Jason Honeyman

June 1, 2008

5 Min Read
Supreme Court Expands Exhaustion Doctrine


Honeyman

Honeyman: Quanta's effect on medtech.

Earlier this month, the U.S. Supreme Court issued its decision in Quanta Computer Inc. v. LG Electronics Inc., thereby limiting the ability of patent owners to demand downstream royalties from customers of licensees. Although Quanta involved manufacturers in the laptop computer industry, the ruling has implications for medical device manufacturers, many of whom routinely incorporate components purchased from outside vendors into their final products.

The Quanta Case

At the heart of Quanta were two general issues: the exhaustion doctrine and conditional sales agreements. Also referred to as the first-sale rule, the exhaustion doctrine maintains that the initial unconditional sale of a patented article by a patent owner (or its licensee) terminates, or exhausts, all patent rights to that item. In other words, the purchaser of the patented article can use or resell the article as it pleases.

On the other hand, under a conditional sale agreement, a patent owner can attach restrictions on the use or resale of its patented article. Thus, a conditional sale enables a patent owner to sue a downstream purchaser of its patented item if the conditions of sale are breached.

In its ruling on Quanta, the Supreme Court expanded the applications of the exhaustion doctrine, yet left questions hanging with regard to the legitimacy of conditional sales agreements designed to negate the exhaustion doctrine.

In Quanta, LG Electronics (LGE) granted a license to Intel to make and sell microprocessors and chipsets that, when combined with other components, would enable a computer to provide LGE's patented technology. The contract between LGE and Intel stated that the patent license would not extend to combinations of Intel's components with parts purchased from other companies. In addition, a separate agreement required Intel to notify its customers in writing that the LGE license did not extend to any computer made by “combining an Intel product with any non-Intel product.”

- **Work request**: Condense the paragraph of the article on the Quanta ruling that begins "At the heart of Quanta were" into a short bulleted list that keeps its main facts. These data come from a separate source, not from the article on the Quanta ruling.

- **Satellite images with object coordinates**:
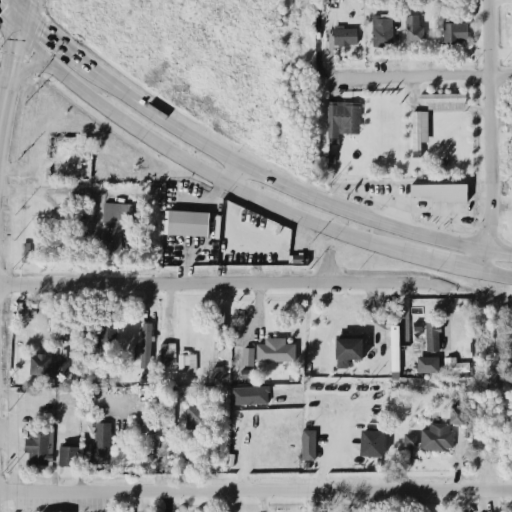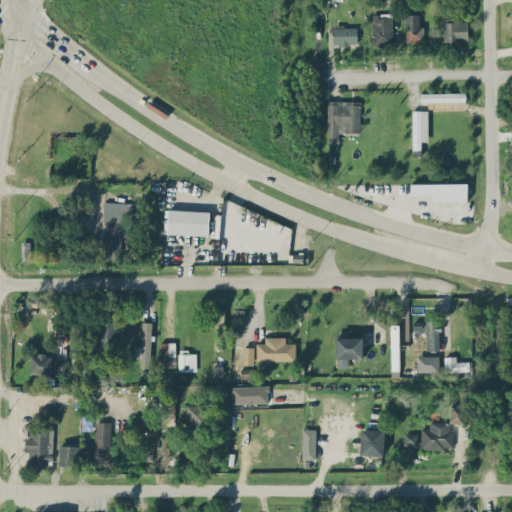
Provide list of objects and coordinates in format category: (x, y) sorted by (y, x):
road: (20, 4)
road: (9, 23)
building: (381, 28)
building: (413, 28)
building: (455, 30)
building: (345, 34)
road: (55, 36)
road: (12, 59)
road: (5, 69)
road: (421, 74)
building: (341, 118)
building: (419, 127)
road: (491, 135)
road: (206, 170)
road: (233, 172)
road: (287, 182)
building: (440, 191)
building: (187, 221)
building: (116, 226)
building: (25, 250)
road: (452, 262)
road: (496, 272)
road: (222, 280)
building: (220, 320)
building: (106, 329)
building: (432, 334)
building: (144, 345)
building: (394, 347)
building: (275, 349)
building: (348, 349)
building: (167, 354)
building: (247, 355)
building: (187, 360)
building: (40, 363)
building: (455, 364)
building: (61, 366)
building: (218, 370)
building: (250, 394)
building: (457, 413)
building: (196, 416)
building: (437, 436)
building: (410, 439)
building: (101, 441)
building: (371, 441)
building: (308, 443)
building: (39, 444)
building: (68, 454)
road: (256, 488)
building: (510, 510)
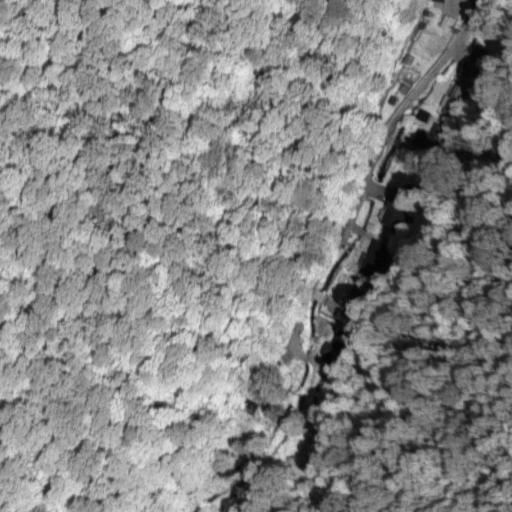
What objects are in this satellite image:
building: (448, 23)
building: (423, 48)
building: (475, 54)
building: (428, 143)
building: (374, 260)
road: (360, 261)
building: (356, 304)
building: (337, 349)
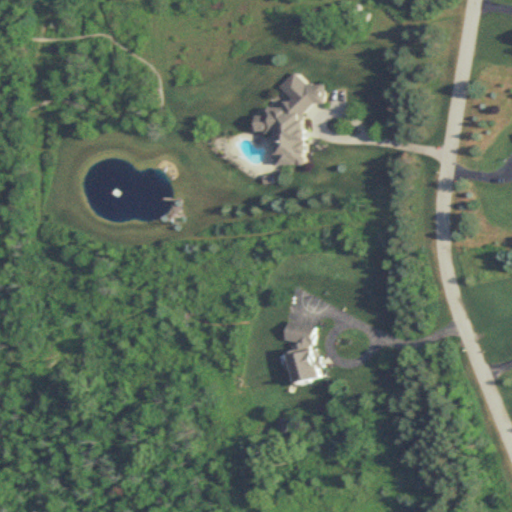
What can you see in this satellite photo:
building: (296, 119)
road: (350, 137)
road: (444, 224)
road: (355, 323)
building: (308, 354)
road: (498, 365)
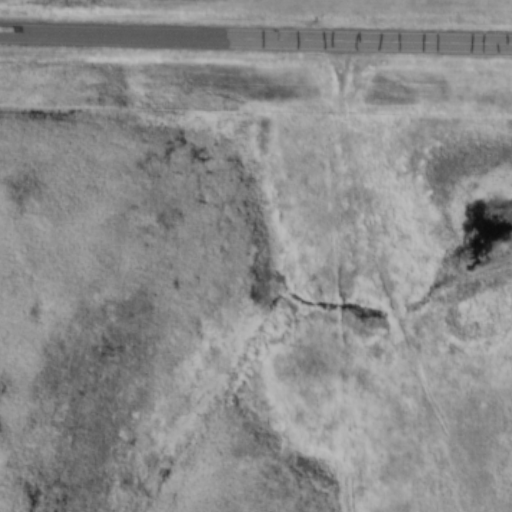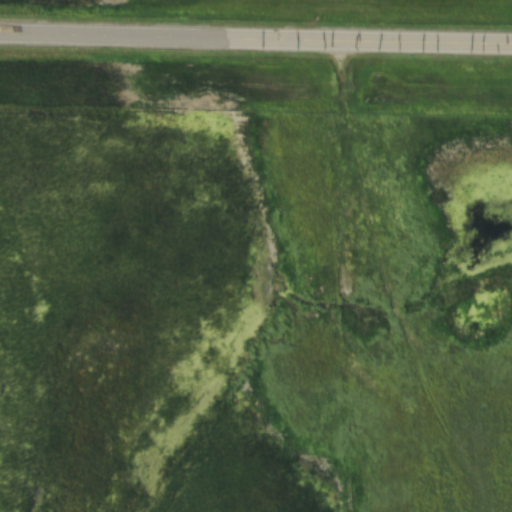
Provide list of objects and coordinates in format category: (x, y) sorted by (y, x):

- **Your response**:
- Quanta turned on two issues: the exhaustion doctrine and conditional sales agreements.
- The exhaustion doctrine, also called the first-sale rule, holds that the first unconditional sale of a patented article by the patent owner or its licensee exhausts all patent rights to that item.
- After that sale, the purchaser may use or resell the article as it pleases.